Co musi się stać, by Świątek zmierzyła się w półfinale z Białorusinką? Wystarczy, że Coco Gauff pokona Barborę Krejcikovą. Zwycięstwo z Kasatkiną może zatem nie wystarczyć, przez co jeden z dziennikarzy podkreślił, że wygrana Polki "nie miała znaczenia". Ta skrzywiła się nieco, ironicznie dziękując za to zdanie.
- Jestem profesjonalistką i wychodząc na kort, chcę wygrać każdy mecz. Czasami pod presją gra się lepiej, a innym razem bez presji gram swobodniej. To była dla mnie normalna sytuacja. Chciałam wygrać, nie zważając na sytuację w grupie - stwierdziła, cytowana przez Polsat Sport.
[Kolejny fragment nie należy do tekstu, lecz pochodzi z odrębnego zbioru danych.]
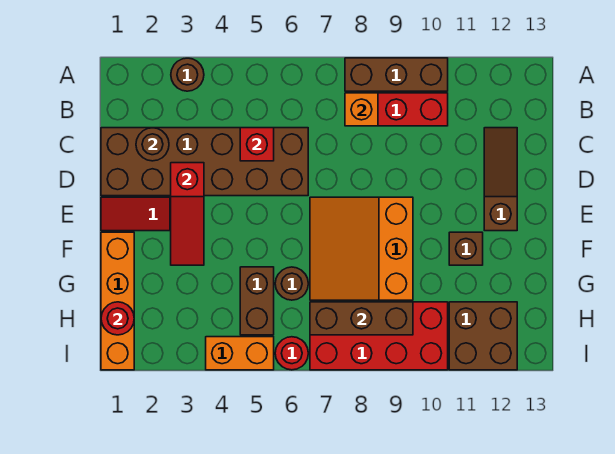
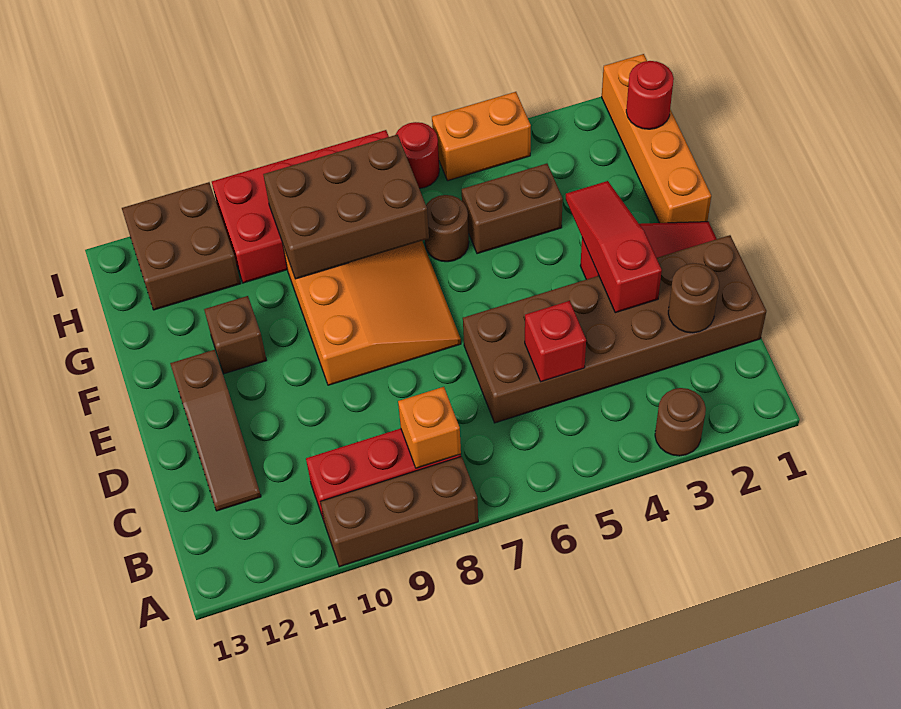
brown brick G5:H5 level 1 -> brown brick G4:G5 level 1
brown brick H7:H9 level 2 -> brown brick G7:H9 level 2

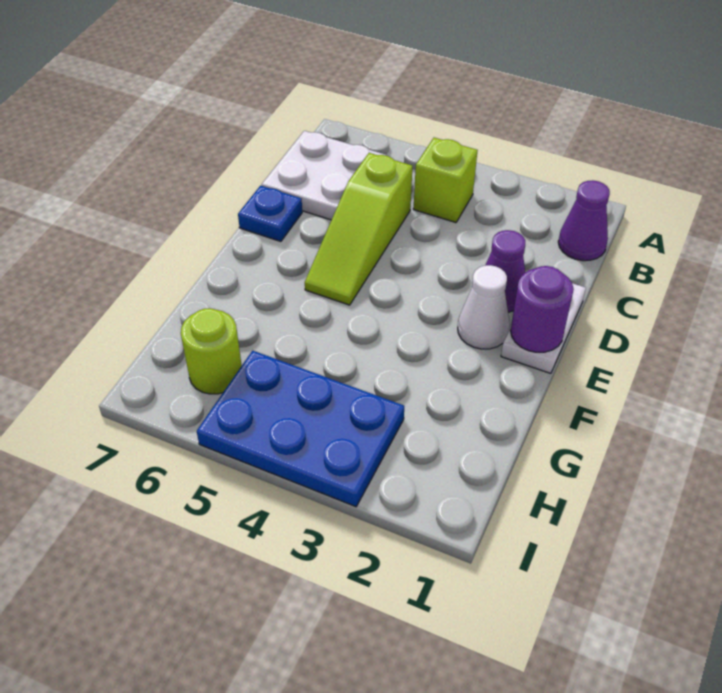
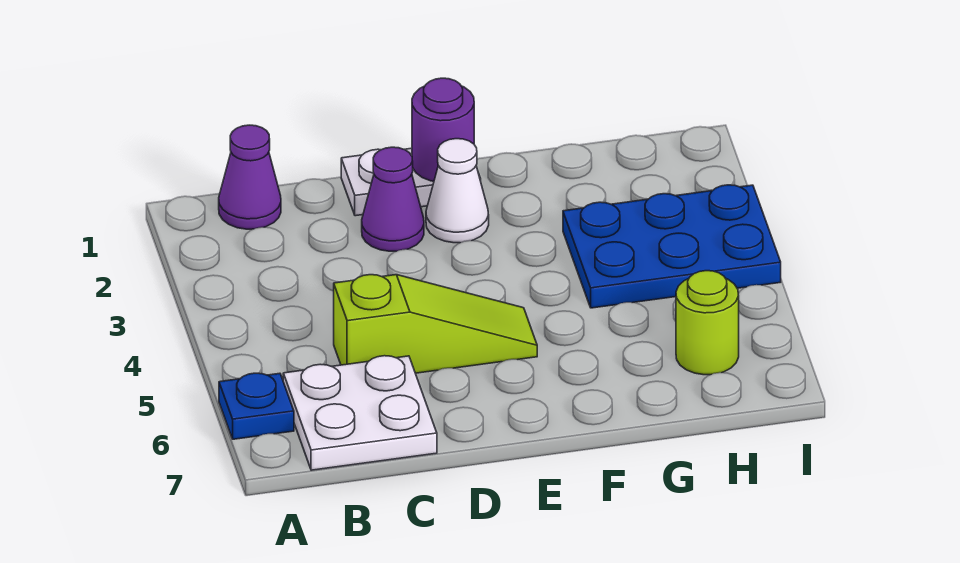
lime brick B4 level 1 -> none
blue plate D7 level 1 -> blue plate A6 level 1
blue plate H3:I5 level 1 -> blue plate G3:I4 level 1

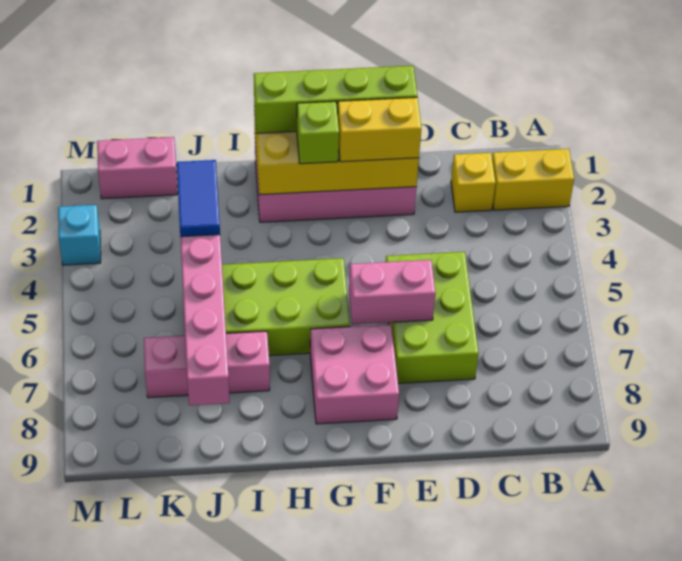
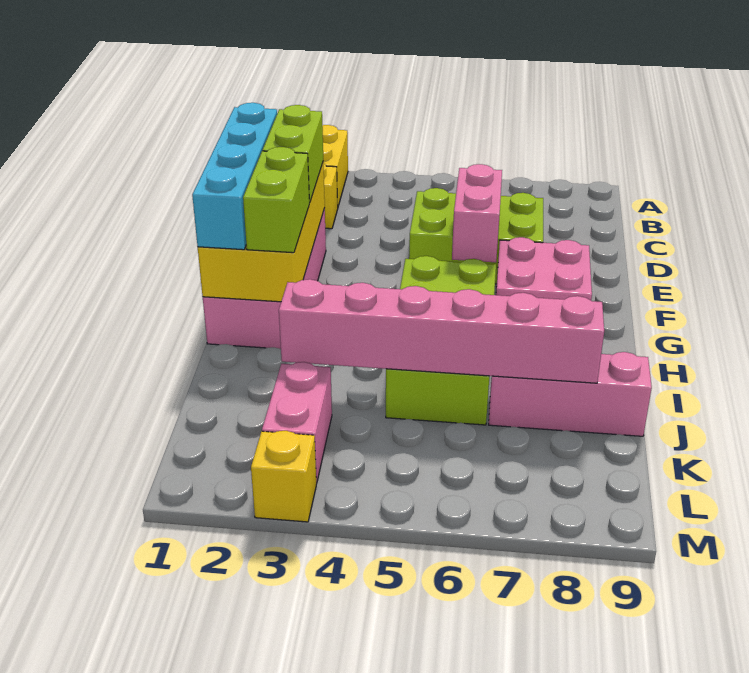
lime brick E1:H1 level 3 -> cyan brick E1:H1 level 3
yellow brick E2:F2 level 3 -> lime brick E2:F2 level 3
lime brick G2 level 3 -> lime brick G2:H2 level 3
pink brick I7:K7 level 1 -> pink brick J7:J9 level 1
blue tile J3:J4 level 3 -> none
pink brick K1:L1 level 1 -> pink brick K3:L3 level 1
cyan brick M3 level 1 -> yellow brick M3 level 1

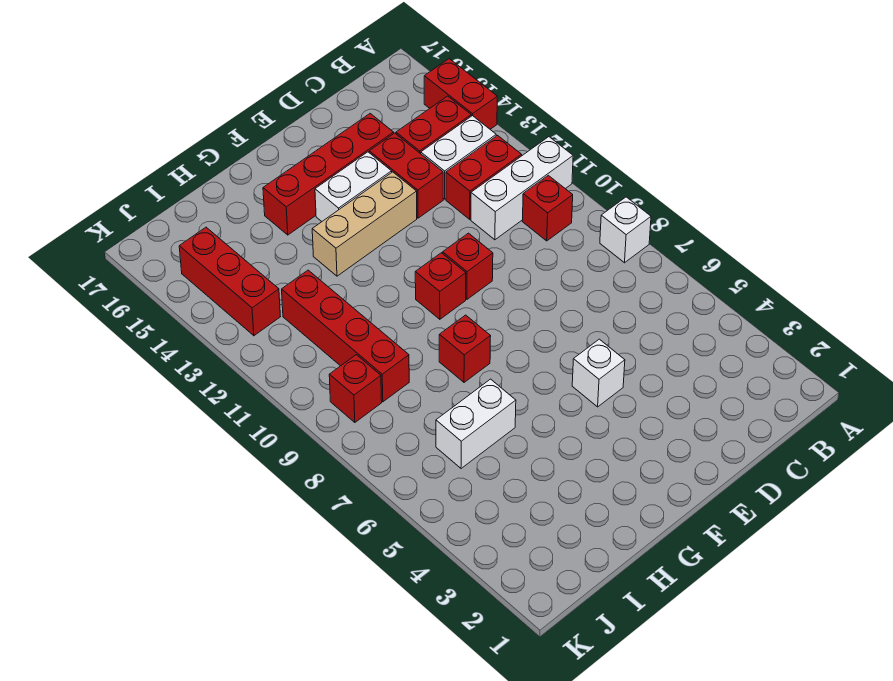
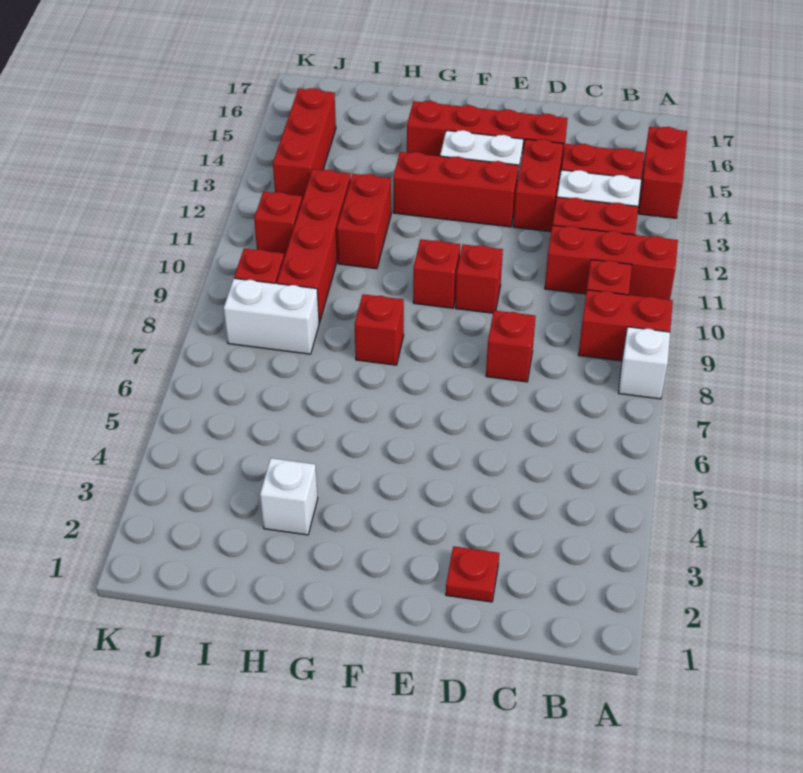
none -> red brick A9:B9 level 1
white brick A11:C11 level 1 -> red brick A11:C11 level 1
none -> red plate D2 level 1
none -> red brick D8 level 1
white brick E5 level 1 -> white brick H3 level 1
tan brick E13:G13 level 1 -> red brick E13:G13 level 1
white brick H6:I6 level 1 -> white brick I8:J8 level 1
none -> red brick H11:H12 level 1
none -> red brick J11 level 1

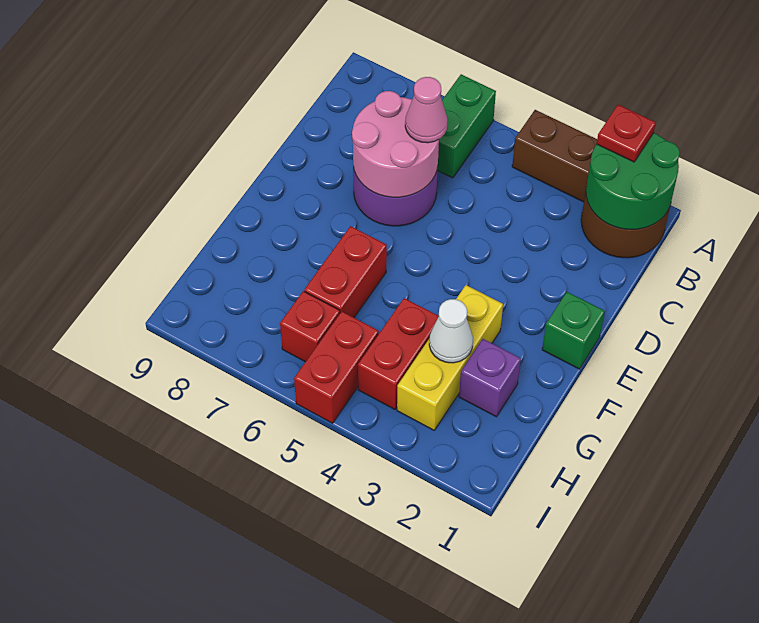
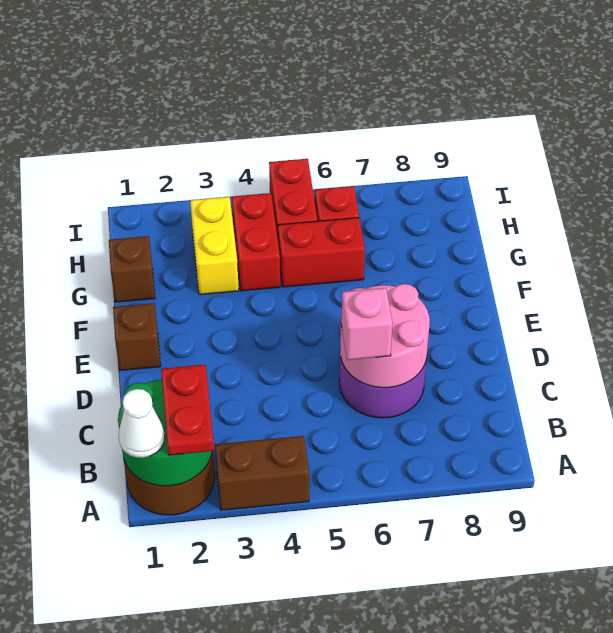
red plate A2 level 3 -> red plate A2:B2 level 3
green brick A6:B6 level 1 -> none
pink cone C6 level 3 -> pink brick C6 level 3
green brick E1 level 1 -> brown brick E1 level 1
yellow brick F3:H3 level 1 -> yellow brick G3:H3 level 1
red brick F6:G6 level 1 -> red brick G5:G6 level 1
none -> brown brick G1 level 1
purple brick G2 level 1 -> none
white cone G3 level 2 -> white cone A1 level 3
Kiedy inny dziennikarz zauważył, że spotkanie zakończyło się po zaledwie 51 minutach, co jest rekordem WTA Filans, Świątek eksplodowała. - A widzicie! Jednak ten mecz miał znaczenie - rzuciła żartobliwie. Jak wiadomo, poprzedniego dnia nasza zawodniczka odwołała jednostkę treningową. Jaki był tego powód?
- Ten dzień poświęciłam na odpoczynek - odpowiedziała, zaznaczając, że nie ma nawet czasu, by zwiedzić okolice. - Najbliższa atrakcja turystyczna jest oddalona o godzinę jazdy samochodem, więc w trakcie turnieju nie ma na to czasu. To po prostu nie byłoby rozsądne. Gdyby było bliżej, pewnie bym się wybrała - tłumaczyła.
Na koniec wspomniała, że mimo że ostatnio miała dwa miesiące przerwy od kortu, to po zakończeniu sezonu również planuje nieco odpocząć. - Większość przygotowań do nowego sezonu spędzę w Polsce. Jeszcze nie chcę się w to zagłębiać, bo póki co sezon trwa. Na pewno po Rijadzie zagram w finale Pucharu Billie Jean King Cup w Maladze. Przed rywalizacją w Australii czeka mnie za to wyjazd do Abu Zabi na turniej pokazowy - podsumowała.
Pewne jest już, że Świątek nie zmierzy się jednak z Sabalenką. Barbora Krejcikova zwyciężyła z Coco Gauff 7:5, 6:4 i przekreśliła jej szanse na awans.